Regular Expression Engine V2 Syntax Patterns
Available: Regular Expression Engine V2 v1.227
Regular expression engine V2 is the default regex engine from 1.227.
The following tables detail the supported functionality within LogScale using the LogScale Regular Expression Engine V2
The following syntax constructions match a specific character.
Table: Single Character Constructs
| Syntax | Description |
|---|---|
x
|
The literal character x
|
\
| The backslash character |
\xnn
|
The character with hexadecimal value
nn, where 0
<= n <= F. E.g. \x21
matches the ! character.
|
\x{nnnn}
|
The character with hexadecimal value
nnnn, where
0 <= n <= F. Support for up to
four digits for use with Unicode characters. E.g.
\x{123} matches the
ģ character.
|
\unnnn
|
The character with hexadecimal value
nnnn, where
0 <= n <= F. E.g.
\u0023 matches the
# character.
|
\a
|
The alert/bell character (BEL) with hexadecimal value
08.
|
\t
|
The horizontal tab character (HT) with hexadecimal value
09.
|
\n
|
The newline character (LF) with hexadecimal value
0A.
|
\f
|
The form feed character (FF) with hexadecimal value
0C.
|
\r
|
The carriage return character (CR) with hexadecimal
0D.
|
\e
|
The escape character (ESC) with hexadecimal value
1B.
|
\cX
|
The control character ^X. E.g.
\cH matches the backspace character
(BS).
|
The following syntax constructions match a single character from a set of possible characters.
Table: Character Class Constructs
| Syntax | Description |
|---|---|
[abc]
|
Matches either a,
b, or
c.
|
[^abc]
|
Matches any character that is not a,
b, or
c (negated class)
|
[a-z]
|
Matches any character in the range from
a through
z
|
There are several predefined character classes available.
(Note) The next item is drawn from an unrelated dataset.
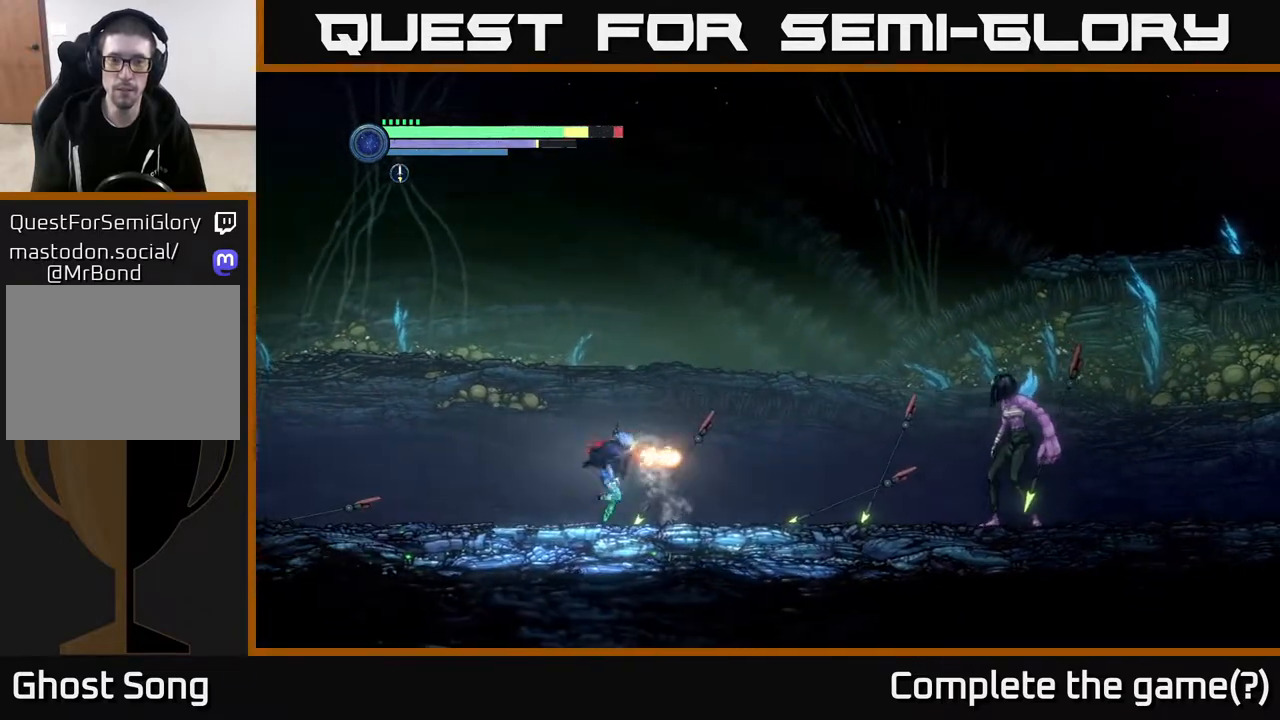
{"buttons": [], "left_stick": "center", "right_stick": "center", "events": [[17, "X", "down"], [133, "X", "up"], [233, "X", "down"], [317, "X", "up"], [350, "left_stick", "center"], [400, "X", "down"], [500, "X", "up"]]}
Table: Predefined Character Classes
| Syntax | Description |
|---|---|
.
| Matches any character except newline (unless the single-line flag is given). |
\d
|
Matches digit character 0 through 9. Equivalent to
[0-9].
|
\D
|
Matches any character that is not a digit character. Equivalent to
[^0-9]
|
\w
|
Matches an ASCII word character. Equivalent to
[a-zA-Z0-9_].
|
\W
|
Matches any character that is not an ASCII word character.
Equivalent to [^\w].
|
\h
|
Matches a horizontal whitespace character. Equivalent to
[\t\x20\xA0\u180e\u2000-\u200a\u202f\u205f\u3000]
|
\H
|
Matches any character that is not a horizontal whitespace character.
Equivalent to [^\h]
|
\v
|
Matches a vertical whitespace character. Equivalent to
[\u000a-\u000d\u0085\u2028\u2029]
|
\V
|
Matches any character that is not a vertical whitespace character.
Equivalent to [^\v]
|
\s
|
Matches any whitespace character, as defined by the Unicode
White_Space general category. Equivalent to
[\h\v].
|
\S
|
Matches any non-whitespace character. Equivalent to
[^\s].
|
\p{X}
|
Matches a character in the Unicode General Category abbreviated
X. Supported categories are Letters
(L), Symbols (S), Punctuation
(P), and Control Characters
(Cc). Case-insensitivity is
not supported for unicode general category matches.
|
\P{X}
|
Matches any character that is not in the Unicode General Category
abbreviated X.
Case-insensitivity is not supported for unicode general category
matches.
|
There are two primitive operations in LogScale's regex syntax. These are used to express more complicated patterns than single character matches.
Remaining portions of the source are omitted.